[EXERCISE TEXT Boundary: Start]

Achievements of ALARA, image gently and image wisely

      The ALARA and the IMAGE GENTLY campaigns have been very successful in achieving some of their goals of reducing unnecessary imaging and radiation exposure, inspiring the development of new technology, and expanding our understanding of measuring radiation dose in humans [14,21-29].

Possible harmful effects of ALARA, image gently and image wisely

      The campaigns to reduce radiation dose for CT imaging have had some real and unintended consequences. These include patient and referring physician anxiety with some patients refusing medically indicated CT scans and some physicians ordering imaging with modalities with much less accuracy than CT [52-57]. The Media often choose to report stories that they believe will be of public interest and presumably increase sales. They thus extensively report that CT radiation can cause cancer, even without necessary proof. Their defense is that they are reporting material published in peer reviewed scientific journals. There are a multitude of headlines in prestigious media outlets that frighten the public [15,53,58,59]. It is tempting to blame the media for public anxiety. However, the Media have not created the idea that CT scan radiation may be dangerous. Instead they have chosen to use information from peer reviewed scientific articles, with a little bit of creative editing, to craft stories that attract interest and sell their products. Within months of publication of the Pearce epidemiological study claiming a link between CT and cancer, dozens of alarming reports of the article appeared in prominent newspapers and on television [15,16]. Examples include headlines such as “CT scans on children could triple brain cancer risk’”-BBC News [17]; “Cancer Risk to Children Is Found in CT Scans” – NY Times [18].

      The media interest in the subject continues unabated. In 2016 the Washington Post stated “CT scans use ionizing radiation, which can cause cancer: up to 2 percent of future cancers, about 29,000 cases and 15,000 deaths annually, might be caused by CT scans” [19]. In May 2016, the European Union Research Magazine published an article titled “Low dose radiation may be linked to cancer risk [20].

      If we are to understand how scientific articles are providing the fuel that that drives the Media, we need to provide evidence that there is some hyperbole in some scientific publications. It is these articles that feed the Media. We should be able to trust that the information provided in our journals be as accurate as possible. However, in an article in 2015, Horton, the Editor in Chief of Lancet, raises questions about the truth of many published articles and states “Much of the scientific literature, perhaps half, may simply be untrue: afflicted by studies with an obsession for pursuing fashionable trends of dubious importance, science has taken a turn towards darkness…In their quest for telling a compelling story, scientists too often sculpt data to fit their preferred theory of the world” [60]. There are too many articles being publishedon the topic of dangers of CT radiation. Horton continues “no-one is incentivized to be right. Instead, scientists are incentivized to be productive and innovative” [60]. New authors and the media search for peer-reviewed material they can quote to support their own hypotheses. Problems to be found in many articles include inappropriate titles that may have been designed to attract attention, rather than to reflect their scientific content [61-65]: permitting authors to express personal opinions, which may not be justified based on their actual study; these include dogmatic statements that CT radiation causes cancer [64-71]. Authors make misleading statements that imply proof that CT radiation may increase cancer [14,23 ,26,30,34,35,44,56,63,64,66,67,72-78). ACR appropriateness criteria now include tables with stars indicating “relative radiation level” [29]. This may create a perception, to physicians who are looking for guidance from the ACR appropriateness criteria, that radiation is potentially dangerous. There are no columns for rating many other, proven, risks from imaging.

[EXERCISE TEXT Boundary: End]
[LISTED RECORDS Boundary: Start]

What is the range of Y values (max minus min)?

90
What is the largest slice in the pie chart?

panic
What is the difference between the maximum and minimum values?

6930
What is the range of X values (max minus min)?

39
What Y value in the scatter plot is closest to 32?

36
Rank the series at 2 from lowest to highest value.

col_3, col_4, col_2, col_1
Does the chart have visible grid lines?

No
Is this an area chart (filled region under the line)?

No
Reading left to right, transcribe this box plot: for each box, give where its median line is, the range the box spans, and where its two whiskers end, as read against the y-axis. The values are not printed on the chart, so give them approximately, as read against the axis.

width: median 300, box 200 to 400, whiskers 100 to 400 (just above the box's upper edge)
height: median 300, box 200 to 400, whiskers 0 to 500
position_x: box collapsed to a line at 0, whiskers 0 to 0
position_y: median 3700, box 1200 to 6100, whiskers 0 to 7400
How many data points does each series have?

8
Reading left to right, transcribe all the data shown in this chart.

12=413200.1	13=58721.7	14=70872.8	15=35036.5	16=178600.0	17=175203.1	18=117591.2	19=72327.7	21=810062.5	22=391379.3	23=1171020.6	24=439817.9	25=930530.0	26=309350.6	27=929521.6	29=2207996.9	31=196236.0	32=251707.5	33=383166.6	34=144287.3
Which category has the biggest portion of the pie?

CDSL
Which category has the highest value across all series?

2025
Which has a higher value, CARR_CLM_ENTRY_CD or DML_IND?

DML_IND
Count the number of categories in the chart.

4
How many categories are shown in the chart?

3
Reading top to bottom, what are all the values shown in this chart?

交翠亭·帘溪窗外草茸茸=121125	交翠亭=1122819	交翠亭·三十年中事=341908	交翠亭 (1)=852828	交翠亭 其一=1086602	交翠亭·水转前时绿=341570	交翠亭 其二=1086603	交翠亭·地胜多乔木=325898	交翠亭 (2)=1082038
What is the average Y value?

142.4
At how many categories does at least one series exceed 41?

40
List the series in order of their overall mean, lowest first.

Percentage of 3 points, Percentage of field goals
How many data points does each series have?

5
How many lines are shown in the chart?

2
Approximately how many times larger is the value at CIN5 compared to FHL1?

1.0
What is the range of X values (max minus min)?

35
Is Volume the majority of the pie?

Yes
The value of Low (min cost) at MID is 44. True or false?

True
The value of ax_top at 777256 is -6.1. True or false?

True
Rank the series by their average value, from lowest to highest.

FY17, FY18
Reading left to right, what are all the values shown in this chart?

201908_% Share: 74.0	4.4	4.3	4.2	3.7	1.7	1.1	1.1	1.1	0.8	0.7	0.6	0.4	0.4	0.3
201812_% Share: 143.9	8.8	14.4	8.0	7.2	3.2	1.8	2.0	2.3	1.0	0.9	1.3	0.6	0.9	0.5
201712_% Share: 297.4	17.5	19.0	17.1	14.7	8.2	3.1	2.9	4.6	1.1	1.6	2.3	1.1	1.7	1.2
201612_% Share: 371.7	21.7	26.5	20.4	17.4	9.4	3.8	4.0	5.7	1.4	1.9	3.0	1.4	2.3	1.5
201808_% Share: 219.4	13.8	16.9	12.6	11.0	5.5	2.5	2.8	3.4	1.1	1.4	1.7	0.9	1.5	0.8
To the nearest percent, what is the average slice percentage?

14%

[LISTED RECORDS Boundary: End]

WHAT IS EXPECTED: Please continue the passage on CT radiation campaigns, starting after its final sentence. These lines are separate material and do not belong to the passage on CT radiation campaigns.

RESULT OF THE TASK:
      In addition to the general public’s anxiety about cancer from CT radiation there are other important adverse outcomes of ALARA and subsequent campaigns to reduce CT scan radiation dose. Diagnostic errors can occur. These may be due to CT dose being lowered so much that images become non-diagnostic or from failure to select the optimum imaging modality [24,40,79,80,81]. Many radiologists have probably experienced overreactions by referring physicians or patients, where relieving anxiety takes precedent over diagnostic accuracy. The first obligation to patients should be an accurate diagnosis. It is wrong to switch from CT to other less accurate imaging tests because of fear of radiation.

      ALARA and Image Gently have consumed financial resources, which could possibly have been used for other activities. These include financial investments by equipment manufacturers to research and build more efficient equipment and costs to hospitals who feel pressure to purchase this more radiation efficient equipment. There are also the costs of time used by all those involved in the ALARA and Image Gently and Image Wisely campaigns; these includes meetings, conventions, producing and publishing many articles. Data registers also come with costs, as do activities such as the work of the AAPM’s Working Group on the Standardization of CT Nomenclature and Protocols [44].

      The final potential adverse outcome of ALARA and Image Gently comes from advocates for patients to keep a lifetime record of all imaging radiation exposure and feelings that informed consent should be obtained for imaging with radiation [64,72,82]. The national Cancer Institute says “People should discuss the risks and benefits of CT with their doctors” [83]. These ideas are time consuming and thus expensive. One may question the value of these discussions with patients [45]. The risk, if any, of cancer from CT scans is tiny; the topic is extremely complex and the discussion can only frighten the patient. They probably do not add value to patient care. A humorist may liken informed consent for CT to requiring all new car purchasers to sign an informed consent acknowledging that they have had the risks of driving a vehicle explained to them and that they accept this risk. The risks of driving a vehicle are considered, even by advocates of ALARA, to be greater than those from CT [44].

      Option 2: Focus on education: Emphasize that the benefit of a medically indicated CT scan is far greater than any risk of cancer from radiation

      Education would have two components. The first would be to educate providers about the need to image with the lowest possible dose, only when necessary and to consider other modalities that do not use radiation. The second would focus on informing patients and the general public that the benefit of a medically indicated CT scan always exceeds the risks [13,56,84].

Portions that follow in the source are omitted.